廖亞凡看著二寶略顯驚恐地看著一臉兇相的趙大姐,嘴裡含混不清地啊啊叫著,忍不住從廚房裡跑出來。
「是不是出什麼事了?」
「沒事!」趙大姐沒好氣地說,「就是有事,你個小屁孩子也幫不上忙!」
廖亞凡委屈地噘起嘴巴。
晚飯過後周老師才回來,手裡還抱著一個先天唇裂的孩子。新成員的加入讓天使堂很是熱鬧了一陣,大家手忙腳亂地給他安排床鋪,換尿布,洗澡,衝奶粉,然後幾個孩子看著他躺在小床上,吮著手指沉沉睡去。
周老師把孩子安置好後,笑呵呵地去了廚房,趙大姐隨後跟了進去。廖亞凡去廚房拿開水的時候,廚房裡煙霧繚繞,吃了一半的飯菜冷在桌上,周老師吸著煙,和趙大姐相對而坐。
見她進來,兩個人都不說話了,周老師衝廖亞凡笑笑,趙大姐壓根連眼皮都沒抬。
廖亞凡拎起暖水瓶,出門的時候有意在門口停了一下。他們說話的聲音很低,只聽到周老師說:「……這件事先別跟孩子們說……我會想辦法的……」
什麼事讓他們這樣憂心忡忡?廖亞凡忽然覺得渾身沒了力氣,照顧新成員的那股興奮勁兒一下子無影無蹤。
邊平把楊錦程博士對魯旭的治療情況向公安廳領導做了彙報,領導聽了很感興趣,恰逢全省正在搞科技強警活動,於是廳裡指示有關部門將楊錦程博士聘為心理輔導專家,並尋找合適時機舉辦心理輔導講座。

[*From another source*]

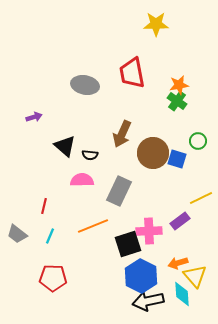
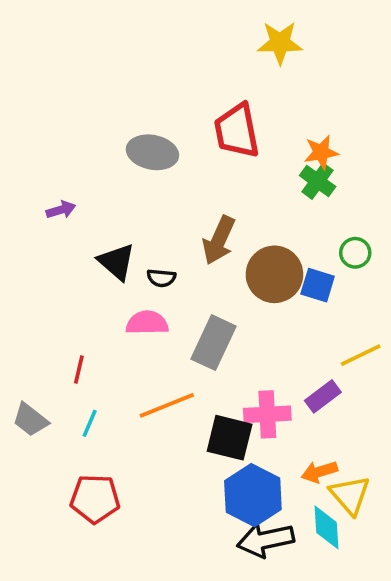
black square: (128, 244) -> (230, 438), turned 32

邊平和方木去研究所給楊錦程送聘書,助理陳哲告知楊主任正在接待來訪者。
「要不要我去通報一聲?」
「不用不用。」邊平急忙說:「別打擾他,我們等一會就行。」
陳哲把他們帶到二樓休息室,又送了兩杯礦泉水就離開了。
休息室寬敞明亮,座椅寬大又舒適,方木摸摸價值不菲的實木桌面,對邊平說:「楊博士這裡條件不錯啊。」
「那是自然,」邊平舒舒服服地靠在椅背上,「這是省政府出資的科研機構,每年得到的社會捐助也不少。」
正說著話,又有兩個人被工作人員帶了進來,邊平一看見他們,「咦」地一聲坐直了身子。
那是一箇中年婦女,領著一個七八歲的小男孩,看起來是一對母子。媽媽顯然也認出了邊平,身子竟不由自主地哆嗦了一下,帶著孩子坐到了房間的遠端。
「怎麼,認識?」方木有些奇怪。
「當然認識。」邊平悄聲對方木說:「福士瑪超市殺人案還記得吧?那孩子就是第一個發現屍體的人。」
「哦?」方木一驚,不由得扭頭去看那孩子。
孩子臉色蠟黃,形容憔悴,和瘦小的身軀相比,座椅顯得寬大無比。他安靜地坐著,眼睛停留在面前的桌面上,一動不動。